After moving on from EE160 I had a budding interest in programming and the seeming ease with which one can create working programs whose complexities are limited only by the imagination. The accessibility of it was also incredibly appealing; you could type into a simple text-editor, name the file with a specific extension, and produce programming code that could be compiled into a program. Even writing pseudo-code on paper could help to at least organize your thoughts and you might be able to make progress on coding anywhere without even an electronic device.
The only experience with any programming language that I had, though, was in C-Language and that was through on using UH's UNIX server as an Integrated Development Environment (IDE) and I had had more than enough of interacting with that at the time. The cumbersome effects of having to learn to press the keys j, k, l, and ';' to move the cursor around a document in the VIM was unappealing and felt backward and caused me a few headaches when using conventional applications like Microsoft Word. I also had built up a yearning to interact with programming in a more graphically meaningful way beyond mere formatted text.
The ability to create the game Snake had sparked an interest toward creating more complex things and I intended to just learn it all on my own and alongside my original academic pursuit. I wanted to learn a language that wasn't as archaic as C-Language and yet was also old enough that it was already being used to program new games; most importantly, however, was a language that was supported by a free and on-line IDE, possibly through a web-page, which allows normal typing and mouse support, rather than through a console, and that is how I came across Khan Academy and their computer science courses and JavaScript IDE.
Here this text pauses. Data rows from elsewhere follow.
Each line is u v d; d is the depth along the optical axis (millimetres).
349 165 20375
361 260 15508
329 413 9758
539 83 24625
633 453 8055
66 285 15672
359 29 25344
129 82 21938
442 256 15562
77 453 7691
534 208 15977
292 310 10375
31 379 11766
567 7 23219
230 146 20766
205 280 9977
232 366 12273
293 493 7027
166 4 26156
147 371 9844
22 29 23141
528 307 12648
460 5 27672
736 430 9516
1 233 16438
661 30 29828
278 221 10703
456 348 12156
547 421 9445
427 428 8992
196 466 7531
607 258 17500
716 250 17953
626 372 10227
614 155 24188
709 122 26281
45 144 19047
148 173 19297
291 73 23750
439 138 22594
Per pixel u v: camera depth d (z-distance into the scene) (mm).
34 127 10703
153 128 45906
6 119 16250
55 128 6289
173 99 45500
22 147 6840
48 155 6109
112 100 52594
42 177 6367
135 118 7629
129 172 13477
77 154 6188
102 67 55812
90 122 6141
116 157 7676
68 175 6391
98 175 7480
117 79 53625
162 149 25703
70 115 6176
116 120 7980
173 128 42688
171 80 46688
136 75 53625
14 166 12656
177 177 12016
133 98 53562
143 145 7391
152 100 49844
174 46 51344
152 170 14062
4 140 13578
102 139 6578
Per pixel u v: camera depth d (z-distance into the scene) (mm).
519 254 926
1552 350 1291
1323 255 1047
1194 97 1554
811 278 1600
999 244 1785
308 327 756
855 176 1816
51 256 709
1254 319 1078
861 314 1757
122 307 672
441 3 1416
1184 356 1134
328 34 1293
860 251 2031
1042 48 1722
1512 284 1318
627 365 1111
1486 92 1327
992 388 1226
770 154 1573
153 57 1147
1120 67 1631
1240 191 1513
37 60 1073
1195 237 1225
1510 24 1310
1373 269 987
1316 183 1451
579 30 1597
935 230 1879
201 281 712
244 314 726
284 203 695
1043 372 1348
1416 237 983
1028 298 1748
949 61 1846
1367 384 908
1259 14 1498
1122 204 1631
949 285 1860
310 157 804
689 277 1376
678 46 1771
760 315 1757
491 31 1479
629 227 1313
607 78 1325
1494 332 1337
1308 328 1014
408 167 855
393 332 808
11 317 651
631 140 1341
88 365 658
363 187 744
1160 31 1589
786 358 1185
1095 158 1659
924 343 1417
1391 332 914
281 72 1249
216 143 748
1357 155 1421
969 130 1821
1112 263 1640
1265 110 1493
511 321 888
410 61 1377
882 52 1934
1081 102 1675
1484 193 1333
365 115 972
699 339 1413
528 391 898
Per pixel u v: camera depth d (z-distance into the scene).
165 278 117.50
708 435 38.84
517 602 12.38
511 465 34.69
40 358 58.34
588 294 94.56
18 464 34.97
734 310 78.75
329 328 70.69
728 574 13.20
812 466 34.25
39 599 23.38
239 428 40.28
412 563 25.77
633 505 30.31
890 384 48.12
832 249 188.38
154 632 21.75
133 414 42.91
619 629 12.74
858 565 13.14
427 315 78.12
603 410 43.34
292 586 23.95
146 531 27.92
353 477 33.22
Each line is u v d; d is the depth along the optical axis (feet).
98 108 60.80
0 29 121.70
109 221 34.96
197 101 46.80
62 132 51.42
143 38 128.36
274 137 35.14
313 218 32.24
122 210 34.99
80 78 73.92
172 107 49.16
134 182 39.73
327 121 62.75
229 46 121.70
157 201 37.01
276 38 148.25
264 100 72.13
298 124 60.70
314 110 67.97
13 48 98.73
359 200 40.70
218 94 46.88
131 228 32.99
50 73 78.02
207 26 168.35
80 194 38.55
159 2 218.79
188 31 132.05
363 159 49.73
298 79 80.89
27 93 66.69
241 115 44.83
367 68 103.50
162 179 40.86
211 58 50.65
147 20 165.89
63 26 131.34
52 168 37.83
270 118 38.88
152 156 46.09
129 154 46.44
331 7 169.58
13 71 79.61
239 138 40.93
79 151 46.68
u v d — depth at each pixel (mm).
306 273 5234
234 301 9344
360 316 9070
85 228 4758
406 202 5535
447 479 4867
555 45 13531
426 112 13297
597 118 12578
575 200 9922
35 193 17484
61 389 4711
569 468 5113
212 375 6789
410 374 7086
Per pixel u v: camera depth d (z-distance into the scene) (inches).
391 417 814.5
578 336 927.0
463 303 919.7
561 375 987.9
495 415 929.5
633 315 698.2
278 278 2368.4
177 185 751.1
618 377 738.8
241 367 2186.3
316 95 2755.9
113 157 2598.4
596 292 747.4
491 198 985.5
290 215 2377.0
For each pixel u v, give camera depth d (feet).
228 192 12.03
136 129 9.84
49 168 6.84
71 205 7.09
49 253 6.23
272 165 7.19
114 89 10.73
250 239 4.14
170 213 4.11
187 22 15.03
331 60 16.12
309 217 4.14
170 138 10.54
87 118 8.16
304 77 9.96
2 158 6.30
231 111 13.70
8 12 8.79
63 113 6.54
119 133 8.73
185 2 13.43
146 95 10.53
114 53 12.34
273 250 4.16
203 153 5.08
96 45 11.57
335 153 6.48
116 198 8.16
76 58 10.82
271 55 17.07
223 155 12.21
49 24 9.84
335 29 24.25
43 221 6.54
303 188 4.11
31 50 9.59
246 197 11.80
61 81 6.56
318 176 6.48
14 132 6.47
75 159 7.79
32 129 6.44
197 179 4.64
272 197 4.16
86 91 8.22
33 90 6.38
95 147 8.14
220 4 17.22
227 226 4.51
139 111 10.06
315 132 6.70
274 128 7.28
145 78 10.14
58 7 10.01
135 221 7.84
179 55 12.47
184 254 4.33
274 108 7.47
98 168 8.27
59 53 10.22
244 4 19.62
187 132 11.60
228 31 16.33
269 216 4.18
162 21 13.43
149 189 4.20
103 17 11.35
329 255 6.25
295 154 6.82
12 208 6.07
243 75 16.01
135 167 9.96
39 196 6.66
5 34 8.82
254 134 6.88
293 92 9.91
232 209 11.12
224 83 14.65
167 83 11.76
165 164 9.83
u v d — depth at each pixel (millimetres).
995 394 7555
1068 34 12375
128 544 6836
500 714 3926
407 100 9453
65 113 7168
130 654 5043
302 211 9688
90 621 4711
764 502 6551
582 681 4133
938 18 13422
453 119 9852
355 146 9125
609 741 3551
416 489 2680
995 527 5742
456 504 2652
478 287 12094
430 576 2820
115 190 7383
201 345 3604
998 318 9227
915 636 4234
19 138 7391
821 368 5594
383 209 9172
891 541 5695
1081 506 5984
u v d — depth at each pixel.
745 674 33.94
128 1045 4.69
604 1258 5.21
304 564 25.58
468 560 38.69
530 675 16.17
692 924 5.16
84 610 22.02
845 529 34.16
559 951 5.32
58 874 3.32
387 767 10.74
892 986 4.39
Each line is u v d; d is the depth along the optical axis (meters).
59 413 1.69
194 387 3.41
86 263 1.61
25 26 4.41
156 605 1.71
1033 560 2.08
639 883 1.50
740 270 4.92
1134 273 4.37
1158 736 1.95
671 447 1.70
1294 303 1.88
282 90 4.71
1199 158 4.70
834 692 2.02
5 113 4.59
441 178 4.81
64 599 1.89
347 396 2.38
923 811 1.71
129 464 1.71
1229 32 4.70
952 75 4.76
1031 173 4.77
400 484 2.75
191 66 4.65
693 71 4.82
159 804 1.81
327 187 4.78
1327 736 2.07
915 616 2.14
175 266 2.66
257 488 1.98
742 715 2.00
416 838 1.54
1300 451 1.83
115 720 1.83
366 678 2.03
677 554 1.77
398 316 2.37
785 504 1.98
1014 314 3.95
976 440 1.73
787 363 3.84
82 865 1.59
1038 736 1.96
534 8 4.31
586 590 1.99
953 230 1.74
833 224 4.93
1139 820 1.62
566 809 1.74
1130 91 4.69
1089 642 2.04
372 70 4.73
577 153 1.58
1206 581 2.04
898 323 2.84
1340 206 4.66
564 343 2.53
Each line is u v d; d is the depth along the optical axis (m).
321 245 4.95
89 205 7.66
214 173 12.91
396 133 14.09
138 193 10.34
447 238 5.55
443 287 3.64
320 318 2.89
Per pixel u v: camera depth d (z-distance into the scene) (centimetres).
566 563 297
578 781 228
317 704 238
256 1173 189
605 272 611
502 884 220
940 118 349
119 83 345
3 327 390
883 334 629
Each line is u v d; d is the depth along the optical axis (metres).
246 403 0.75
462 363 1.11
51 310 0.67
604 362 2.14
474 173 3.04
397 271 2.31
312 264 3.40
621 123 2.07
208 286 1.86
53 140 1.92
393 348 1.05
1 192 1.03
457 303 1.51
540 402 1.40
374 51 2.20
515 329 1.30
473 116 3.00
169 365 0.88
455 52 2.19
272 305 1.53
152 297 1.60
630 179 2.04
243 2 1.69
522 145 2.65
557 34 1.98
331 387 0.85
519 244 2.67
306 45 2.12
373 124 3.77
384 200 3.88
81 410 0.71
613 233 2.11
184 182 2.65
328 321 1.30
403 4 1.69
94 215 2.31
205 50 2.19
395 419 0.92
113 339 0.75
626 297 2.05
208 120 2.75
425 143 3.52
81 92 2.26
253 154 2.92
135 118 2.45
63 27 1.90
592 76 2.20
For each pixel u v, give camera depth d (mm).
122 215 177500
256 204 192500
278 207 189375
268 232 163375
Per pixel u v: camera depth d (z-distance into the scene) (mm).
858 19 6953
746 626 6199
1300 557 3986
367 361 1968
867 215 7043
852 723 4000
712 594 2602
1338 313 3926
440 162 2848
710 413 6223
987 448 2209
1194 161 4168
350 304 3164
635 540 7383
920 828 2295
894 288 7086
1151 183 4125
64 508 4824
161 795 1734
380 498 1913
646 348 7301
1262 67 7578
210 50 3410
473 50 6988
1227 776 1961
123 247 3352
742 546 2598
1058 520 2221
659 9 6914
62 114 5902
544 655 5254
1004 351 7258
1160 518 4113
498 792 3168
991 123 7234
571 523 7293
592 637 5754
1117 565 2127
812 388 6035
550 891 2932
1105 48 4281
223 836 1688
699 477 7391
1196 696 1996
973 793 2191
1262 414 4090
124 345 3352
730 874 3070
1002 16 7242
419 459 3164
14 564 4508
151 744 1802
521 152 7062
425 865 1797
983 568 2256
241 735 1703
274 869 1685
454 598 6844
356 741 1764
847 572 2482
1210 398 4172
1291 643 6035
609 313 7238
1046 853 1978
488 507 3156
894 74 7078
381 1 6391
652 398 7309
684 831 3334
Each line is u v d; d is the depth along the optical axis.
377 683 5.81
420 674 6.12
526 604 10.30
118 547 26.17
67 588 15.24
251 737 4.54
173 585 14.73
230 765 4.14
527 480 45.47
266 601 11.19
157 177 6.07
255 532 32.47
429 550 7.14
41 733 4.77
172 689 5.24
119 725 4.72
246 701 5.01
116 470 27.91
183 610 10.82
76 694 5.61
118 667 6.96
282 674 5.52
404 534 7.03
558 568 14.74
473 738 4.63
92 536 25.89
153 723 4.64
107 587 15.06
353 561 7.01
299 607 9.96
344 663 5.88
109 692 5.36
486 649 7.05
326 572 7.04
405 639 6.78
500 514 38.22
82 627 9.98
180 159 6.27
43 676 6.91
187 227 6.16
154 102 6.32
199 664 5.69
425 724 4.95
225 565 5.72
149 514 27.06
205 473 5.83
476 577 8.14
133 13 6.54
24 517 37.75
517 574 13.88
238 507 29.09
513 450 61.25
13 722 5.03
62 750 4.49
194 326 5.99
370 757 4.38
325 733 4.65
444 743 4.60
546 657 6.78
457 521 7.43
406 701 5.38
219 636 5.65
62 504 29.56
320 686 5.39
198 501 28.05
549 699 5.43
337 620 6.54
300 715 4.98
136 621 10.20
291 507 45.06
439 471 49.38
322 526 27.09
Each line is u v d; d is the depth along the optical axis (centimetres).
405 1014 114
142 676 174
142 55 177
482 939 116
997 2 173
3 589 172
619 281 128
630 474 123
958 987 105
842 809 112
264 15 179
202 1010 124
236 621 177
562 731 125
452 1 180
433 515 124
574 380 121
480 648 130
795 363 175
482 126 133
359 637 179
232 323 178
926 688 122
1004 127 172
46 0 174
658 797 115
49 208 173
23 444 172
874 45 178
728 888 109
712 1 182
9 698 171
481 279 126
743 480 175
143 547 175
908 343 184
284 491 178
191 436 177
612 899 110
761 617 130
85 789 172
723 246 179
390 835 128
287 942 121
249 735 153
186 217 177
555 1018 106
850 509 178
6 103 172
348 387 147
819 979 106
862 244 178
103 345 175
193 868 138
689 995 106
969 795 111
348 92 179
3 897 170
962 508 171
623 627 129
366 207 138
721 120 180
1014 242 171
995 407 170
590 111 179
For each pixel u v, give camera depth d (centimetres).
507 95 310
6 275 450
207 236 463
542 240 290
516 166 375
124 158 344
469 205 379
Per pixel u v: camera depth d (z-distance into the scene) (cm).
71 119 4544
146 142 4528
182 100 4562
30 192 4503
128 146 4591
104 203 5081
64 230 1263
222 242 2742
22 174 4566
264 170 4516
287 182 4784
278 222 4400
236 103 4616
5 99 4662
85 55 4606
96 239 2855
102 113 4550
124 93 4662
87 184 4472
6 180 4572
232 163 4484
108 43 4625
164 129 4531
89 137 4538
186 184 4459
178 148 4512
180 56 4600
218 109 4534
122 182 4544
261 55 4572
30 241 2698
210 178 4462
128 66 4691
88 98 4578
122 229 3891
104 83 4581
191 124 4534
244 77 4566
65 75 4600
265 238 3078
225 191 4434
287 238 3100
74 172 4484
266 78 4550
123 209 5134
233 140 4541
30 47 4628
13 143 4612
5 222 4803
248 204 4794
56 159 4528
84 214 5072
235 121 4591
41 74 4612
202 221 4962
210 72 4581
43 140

The computer science courses consist of modules that have small projects as a sort of capstone and I ended up completing them fairly quickly. One such of these projects is to produce code that draws a mountain range onto a conveniently placed "canvas" next to the code editor. Central to this lesson on simulation is the use of a noise function which generates fluctuating values, much like a standard random number generator (RNG), but it differs from a dice-roll type of RNG when taking sequential inputs and generating numbers close to its previous one; if you give it a sequence of 1, 2, and 3, it'll give you seemingly random values, but if you it a sequence which increments very slowly, like 1.000, 1.001, and 1.002, then it'll give you values that are much closer together.
The noise function allowed me to generate a large and sophisticated image from a relatively small and simple range of values, illustrated in the screenshot above. The value of seeing changes made in real-time was incomparable in satisfying my appetite for my growing interest.